Reproduce the passage from the article on the reopening of Hyde-Addison and Hardy word for word, starting with "The reopening of" and going on through "classrooms on Feb. 1.".

» **Text**
##########

Cautious Reopening Continues at Hyde-Addison and Hardy
By February 15, 2021 0 680•
Georgetown public schools Hyde-Addison Elementary School and Hardy Middle School opened their doors on Feb. 2 – partially – to some students for in-person learning.
“Overall, 70 students are learning in person at Hyde-Addison Elementary in Term 3,” officials at DC Public Schools told The Georgetowner on Feb. 12. “At Hardy, 135 students are learning in person.”
“Hyde-Addison classes were to be limited to between eight and 11 students per grade,” one mother told The Georgetowner on Feb 1.
“All students are Hyde-Addison,” said Danyelle Kent-Robinson, the school’s assistant for strategy and logistics, on Feb. 8, the start of week two. But she could not say how many there were nor if there was a seat for every student who wanted to go back to school in person.
According to DCPS officials: “Each school’s Reopen Community Corps issued a learning preference survey to gather data for school leadership to design Term 3 in-person learning plans. That data was incorporated into their reopening plans, which were designed to prioritize students with the highest need based on current enrollment information.” The stated priorities are: (1) Students experiencing homelessness, (2) Students who receive special-education services or who are English language learners, (3) Students who are designated as at-risk and (4) All other enrolled students.
The reopening of District public schools had been an off-again, on-again affair since last November, when they were scheduled to open in accordance with a preliminary back-to-school plan. That plan was resisted by the Washington Teachers’ Union, which demanded more transparency and more say in deciding if particular schools were safe enough to open. The union wanted the protocols to be given further study.
But in mid-January, Mayor Muriel Bowser pushed back. “Children can’t wait. They’ve already lost so much,” the mayor said, as officials confidently announced that they could bring some students back to classrooms on Feb. 1.
“It is actually up to individual schools and school principals to decide exactly how and when, depending on their demand and need,” Allister Chang, D.C.’s State Board of Education representative for Ward 2, told The Georgetowner.
Each school can do it differently. While every school is expected to serve at least 25 percent of its student body in person, some schools will have students on campus full-time, others part-time and others for special needs only, such as counseling.
By the week of Jan. 11, DC Public Schools began to inform individual teachers whether they would be working in person, and to offer slots in classrooms to parents, according to Chancellor Lewis Ferebee. “It’s a grass-roots process of conversation and dialogue,” Ferebee said in a Jan. 27 briefing. “It involved school faculty, students and parents. As a result, each school’s opening plans are quite different, many with multiple models within one school.”
As of Jan. 27, all schools in the District had completed their plans for teacher-led, in-person learning for parents who chose it, on four to four-and-a-half days a week, according to DCPS officials. Packets were being sent to all families explaining how to register. The initial preference groups, including children experiencing homelessness, special-needs students and English language learners, continued to prevail.
The Feb. 1 opening day — which did not happen due to a snowstorm — was the first time that school officials had specified a date since a mid-December deal with the union set safety measures and teaching requirements for each reopening building. “Still, the vast majority of teachers are not confident that it is safe to return to the city’s school buildings,” said Joe Weedon, a union spokesperson.
According to DCPS, seven percent of the city’s teacher workforce volunteered for in-person learning. If student demand exceeded the number of volunteer teachers, the school system was to bring back teachers who did not have medical or other exemptions.
A big question for the State Board of Education is how learning assessments are to be made and tests assigned once schools reopen, Chang told The Georgetowner. “Because of the lost year, our most comprehensive assessment data is from 2019 and not relevant to the year of shutdowns,” he said. Ferebee acknowledged at the Jan. 27 briefing that this was an issue they would be addressing.

##########

» **Data extracts**
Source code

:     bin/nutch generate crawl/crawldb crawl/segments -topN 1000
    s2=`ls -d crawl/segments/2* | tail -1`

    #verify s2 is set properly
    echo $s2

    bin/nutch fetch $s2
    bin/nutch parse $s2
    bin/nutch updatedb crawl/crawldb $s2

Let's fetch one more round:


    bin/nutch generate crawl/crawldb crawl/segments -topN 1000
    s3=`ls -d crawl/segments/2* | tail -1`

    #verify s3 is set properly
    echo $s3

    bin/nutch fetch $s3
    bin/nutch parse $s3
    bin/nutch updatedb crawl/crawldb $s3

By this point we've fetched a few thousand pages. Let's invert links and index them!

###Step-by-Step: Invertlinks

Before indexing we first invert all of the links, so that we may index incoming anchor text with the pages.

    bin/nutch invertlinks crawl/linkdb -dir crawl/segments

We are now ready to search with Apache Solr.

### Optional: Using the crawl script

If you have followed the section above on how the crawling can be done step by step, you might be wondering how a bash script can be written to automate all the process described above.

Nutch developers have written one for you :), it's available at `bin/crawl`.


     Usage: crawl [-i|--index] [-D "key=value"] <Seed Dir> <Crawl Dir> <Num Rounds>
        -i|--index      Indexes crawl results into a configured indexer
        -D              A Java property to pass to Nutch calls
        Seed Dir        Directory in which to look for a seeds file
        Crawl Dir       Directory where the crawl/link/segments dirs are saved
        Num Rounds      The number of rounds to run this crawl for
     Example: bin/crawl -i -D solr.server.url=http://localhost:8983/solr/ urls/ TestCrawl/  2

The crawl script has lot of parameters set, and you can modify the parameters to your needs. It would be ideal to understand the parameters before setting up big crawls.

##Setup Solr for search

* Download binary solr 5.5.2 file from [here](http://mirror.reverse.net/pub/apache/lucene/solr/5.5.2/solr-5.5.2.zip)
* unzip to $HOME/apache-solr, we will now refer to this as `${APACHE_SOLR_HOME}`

##########

» **Solved problem**
The reopening of District public schools had been an off-again, on-again affair since last November, when they were scheduled to open in accordance with a preliminary back-to-school plan. That plan was resisted by the Washington Teachers’ Union, which demanded more transparency and more say in deciding if particular schools were safe enough to open. The union wanted the protocols to be given further study.
But in mid-January, Mayor Muriel Bowser pushed back. “Children can’t wait. They’ve already lost so much,” the mayor said, as officials confidently announced that they could bring some students back to classrooms on Feb. 1.